Davacı taraf, davalı …firması ile mutabakat yapıldığını ve borcun temlikten önce sıfırlanarak 2.150,00 TL borçlarının kaldığını öne sürdüğünden, bu konuda yazılı bir mutabakat belgesi varsa bunun davacı taraftan istenmesi ve davacının ibraz ettiği bonoların lehdarlarının ve son hamillerinin kimler olduğu, senetlerin mal karşılığı verilip verilmediği, tahsil amacıyla bankalara ciro edildiği belirtilen senetlere ilişkin bankalarca yapılan işlemler ve davalı … firmasının senetleri bankalardan geri alıp almadığı bu bağlamda davalı tarafından ispatlandığı takdirde var olduğu kabul edilen alacağın davacı tarafça ödenip ödenmediği, bu bağlamda ipoteğin fekki koşullarının oluşup oluşmadığı tespit edilmelidir.
Belirtilen eksiklikler ile ispat yükünün yanlış tarafa tahmiliyle yürütülen tahkikat sonucu verilen karar 6100 sayılı HMK’nın 353/1-a-6. maddesi kapsamında delillerin hiçbiri toplanmadan yahut değerlendirilmeden karar verilmiş olması anlamına geldiğinden, belirtilen delillerin toplanmasından sonra karar verilmesinin sağlanması amacıyla dosyanın kararı veren mahkemeye gönderilmesine ilişkin aşağıdaki şekilde hüküm kurulmuştur.
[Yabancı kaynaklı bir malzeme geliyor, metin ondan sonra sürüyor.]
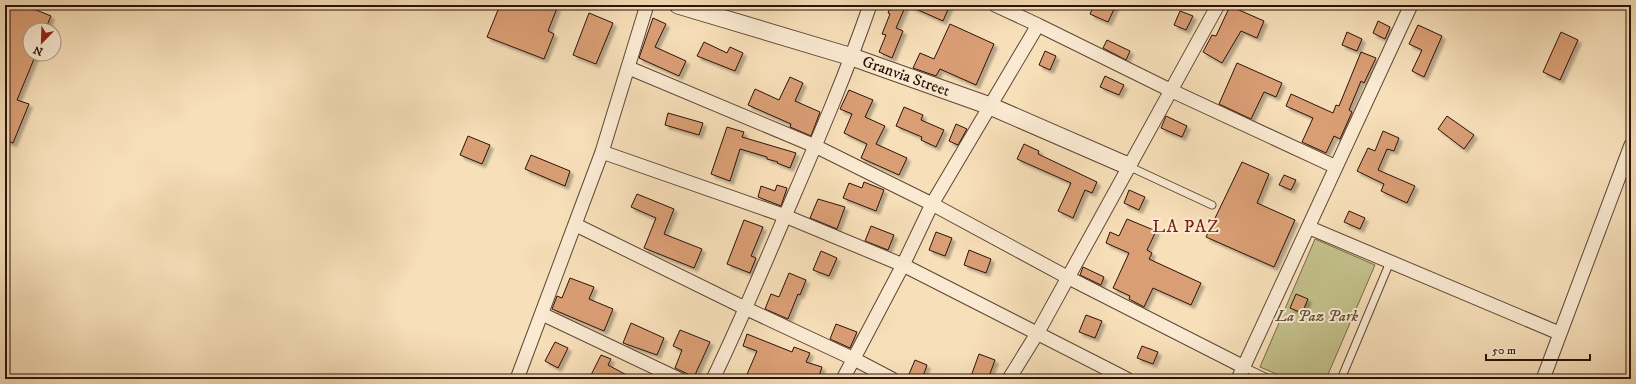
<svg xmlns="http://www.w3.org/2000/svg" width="1636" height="384" font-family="'IM FELL DW Pica',serif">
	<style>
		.green { fill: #c3c08b; stroke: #776a4a }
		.building { fill: #da9e74; stroke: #2b1308; filter: url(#shadow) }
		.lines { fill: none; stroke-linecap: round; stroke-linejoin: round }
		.service-casing { stroke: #5e4634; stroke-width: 9 }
		.minor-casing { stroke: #5e4634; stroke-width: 15 }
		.tertiary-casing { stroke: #5e4634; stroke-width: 19 }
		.service { stroke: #faead2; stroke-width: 7 }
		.minor { stroke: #faead2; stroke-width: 13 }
		.tertiary { stroke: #faead2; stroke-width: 17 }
		.labels { text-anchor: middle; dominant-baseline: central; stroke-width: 4; stroke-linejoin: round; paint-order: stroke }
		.street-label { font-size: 16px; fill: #2b1308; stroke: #faead2 }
		.park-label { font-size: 16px; font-style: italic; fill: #605036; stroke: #faead2 }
		.quarter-label { font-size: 18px; letter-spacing: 1px; fill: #7a1f14; stroke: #faead2 }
	</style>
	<defs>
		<filter id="shadow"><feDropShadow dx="3.5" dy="3.5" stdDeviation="1" flood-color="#0004"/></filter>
	</defs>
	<rect width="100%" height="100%" fill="#f7dfb9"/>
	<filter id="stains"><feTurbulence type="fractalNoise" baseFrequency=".005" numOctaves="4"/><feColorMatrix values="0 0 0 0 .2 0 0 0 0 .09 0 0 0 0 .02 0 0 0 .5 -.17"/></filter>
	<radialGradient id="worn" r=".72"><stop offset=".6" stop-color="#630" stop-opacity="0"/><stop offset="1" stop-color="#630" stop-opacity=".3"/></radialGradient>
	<path class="green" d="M1315,239L1375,265L1326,379H1288L1260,367Z"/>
	<path class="building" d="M5,5H24L51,16L45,30H30V54H36L17,100L29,104L13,143L5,140Z
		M500,5H549L557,8L548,31L554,34L544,59L487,37Z
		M891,5H906L896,28L903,31L892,58L879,52L886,35L882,34L890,14L888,13Z
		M907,5H950L943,21Z
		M1094,5H1116L1108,22L1090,14Z
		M1230,6L1264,21L1257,38L1241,31L1222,63L1203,52L1212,35L1216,36Z
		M1180,11L1193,16L1186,30L1174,25Z
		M589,13L613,23L596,64L573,55Z
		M653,18L666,24L655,47L686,61L679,76L639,58Z
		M1378,21L1390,27L1385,39L1373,33Z
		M950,24L994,44L976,85L940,69L936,76L913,68L920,53L934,59Z
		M1418,25L1442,36L1424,77L1412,71L1422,50L1409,44Z
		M1347,32L1362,39L1357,51L1342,45Z
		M1561,32L1578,40L1560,80L1543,72Z
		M1107,40L1130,51L1126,60L1103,48Z
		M704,42L727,53L730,47L743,53L735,71L697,56Z
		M1045,51L1056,56L1050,70L1039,65Z
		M1361,52L1376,58L1364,83L1361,81L1349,110L1352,112L1340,139L1334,136L1326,153L1302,142L1313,118L1286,106L1291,94L1333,113L1336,105L1339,106Z
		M1237,63L1282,83L1276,97L1264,92L1251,119L1219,104Z
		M1105,76L1124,85L1119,95L1100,87Z
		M790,77L803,83L795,101L820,112L811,136L790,127L791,124L748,105L755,89L779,100Z
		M849,90L873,100L865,117L885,126L876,144L907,158L899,175L861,158L867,144L844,133L852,114L840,109Z
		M904,107L923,115L921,120L944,130L936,147L921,140L922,137L896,126Z
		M668,113L703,123L699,135L665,125Z
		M1166,116L1187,126L1182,137L1161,128Z
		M1447,116L1474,135L1464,149L1438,129Z
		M956,124L967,129L958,145L949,141Z
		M727,127L744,132L742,137L796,153L790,168L777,163L778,162L767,159V157L740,149L730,181L711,174Z
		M1383,131L1399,138L1394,151L1387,149L1378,170L1415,186L1407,203L1381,191L1384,184L1357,171L1368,148L1375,151Z
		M468,136L490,145L482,164L460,155Z
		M1024,144L1039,151L1038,154L1097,182L1092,193L1085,190L1073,218L1058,211L1071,183L1017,159Z
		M531,155L570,171L565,186L525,169Z
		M1242,162L1269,174L1257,203L1295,220L1274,267L1206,237Z
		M1284,175L1296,180L1291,190L1279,185Z
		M864,182L884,190L876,211L843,198L849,183L862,188Z
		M777,185L787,188L781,206L758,197L761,186L775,191Z
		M1129,190L1145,197L1139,210L1124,203Z
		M637,194L674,209L664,234L702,249L694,268L644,248L656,218L631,207Z
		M818,199L845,207L837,229L810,218Z
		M1349,211L1365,218L1360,229L1344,222Z
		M1127,219L1156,231L1147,250L1152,253L1149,259L1201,283L1191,305L1153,288L1144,307L1129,299L1130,296L1113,288L1129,253L1106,243L1110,232L1119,236Z
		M744,220L763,227L751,256L756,258L750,273L727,264Z
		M871,226L894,235L888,250L865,241Z
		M936,232L952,238L945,256L929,250Z
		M969,250L991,259L986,273L964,265Z
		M821,251L837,258L829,276L813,270Z
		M1083,267L1104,277L1101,285L1080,275Z
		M789,273L806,280L800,295L798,294L788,319L765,309L771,294L779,297Z
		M570,278L594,287L589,299L613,309L604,331L552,309L557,296L562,298Z
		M1296,294L1308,299L1302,313L1290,308Z
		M1086,315L1102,321L1095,338L1079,332Z
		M631,323L664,338L657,355L623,343Z
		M836,324L857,332L850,348L830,339Z
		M680,330L710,342L694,377L675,368L682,350L673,346Z
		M747,334L792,352L794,347L810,353L806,362L822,367L818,379H745L757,351L743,346Z
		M555,342L568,348L558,368L545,361Z
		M1142,346L1158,352L1153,364L1137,358Z
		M979,354L995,360L988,379H970Z
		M601,355L611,359L608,365L634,379H589Z
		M915,360L927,365L922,379H907Z"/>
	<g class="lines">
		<defs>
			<path id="service" d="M1128,166L1212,205
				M1244,367L1269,379
				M1341,379L1390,262"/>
			<path id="minor" d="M995,5L1038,25L1170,90L1336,167
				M629,68L815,146L932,204L1067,277L1244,367
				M602,152L785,216L903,265L1127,379
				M576,225L747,309L854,359L892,379
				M1310,228L1559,333
				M542,314L679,379
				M517,379L602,152L647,5
				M713,379C741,321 766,261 791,202C819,137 847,72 870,5
				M843,379L903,265L932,204L1038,25
				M1009,379L1038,332L1218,5
				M1238,379L1411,5
				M1543,379L1631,145"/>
			<g id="tertiary">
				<path id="s1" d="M678,5L852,57L990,106L1128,166"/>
			</g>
		</defs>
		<use href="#service" class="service-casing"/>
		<use href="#minor" class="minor-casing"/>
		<use href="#tertiary" class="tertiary-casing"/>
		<use href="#service" class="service"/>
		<use href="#minor" class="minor"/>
		<use href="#tertiary" class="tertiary"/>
	</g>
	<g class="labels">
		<g class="street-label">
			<text stroke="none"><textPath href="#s1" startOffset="239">Granvia Street</textPath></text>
		</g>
		<g class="park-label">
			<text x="1317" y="316">La Paz Park</text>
		</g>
		<g class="quarter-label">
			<text x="1186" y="227">LA PAZ</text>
		</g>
	</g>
	<rect width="1636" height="384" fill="none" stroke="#f7dfb9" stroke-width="20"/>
	<rect x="6" y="6" width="1624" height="372" fill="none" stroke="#2b1308" stroke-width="2"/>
	<rect x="10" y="10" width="1616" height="364" fill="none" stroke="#2b1308"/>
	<g transform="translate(42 42) rotate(203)"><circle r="19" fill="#faead2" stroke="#a79481"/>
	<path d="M0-3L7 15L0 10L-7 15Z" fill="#8f2418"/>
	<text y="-6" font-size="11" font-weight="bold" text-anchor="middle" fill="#2b1308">N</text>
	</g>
	<path d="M1486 354v6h104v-6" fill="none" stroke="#2b1308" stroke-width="2"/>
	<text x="1492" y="354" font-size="12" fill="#2b1308" stroke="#faead2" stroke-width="3" paint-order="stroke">50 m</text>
	<rect width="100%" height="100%" filter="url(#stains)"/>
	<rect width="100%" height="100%" fill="url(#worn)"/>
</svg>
HÜKÜM : Yukarıda açıklanan nedenlerle;
Davalı …Ş. vekilinin istinaf başvurusunun KABULÜ ile;
1-İstanbul 11. Asliye Ticaret Mahkemesi’ nin 01/11/2017 tarih ve 2014/879 Esas – 2017/798 Karar sayılı kararının HMK 333/1-a6 maddesi uyarınca KALDIRILMASINA ve dosyanın mahkemesine İADESİNE,
2-Harçlar Kanunu gereğince istinaf yönünden davalı tarafça yatırılan 98,10 TL başvuru harcının hazineye gelir kaydına, 1.707,75 TL karar harcının talep halinde davalı …Ş. ‘ ye iadesine,
3-İstinaf yönünden yapılan yargılama giderlerinin davacı tarafa ait avanstan sarf edildiği anlaşılmakla; bu masrafların davacı üzerinde bırakılmasına,
4-Artan gider avansı olması halinde istinaf talep eden davalıya iadesine,
5-Kararın ilk derece mahkemesi tarafından taraflara tebliğe gönderilmesine,
Dosya üzerinde yapılan inceleme sonucunda 24/10/2018 tarihinde HMK 353/1-a6 maddesi gereğince kesin olarak oy birliği ile karar verildi.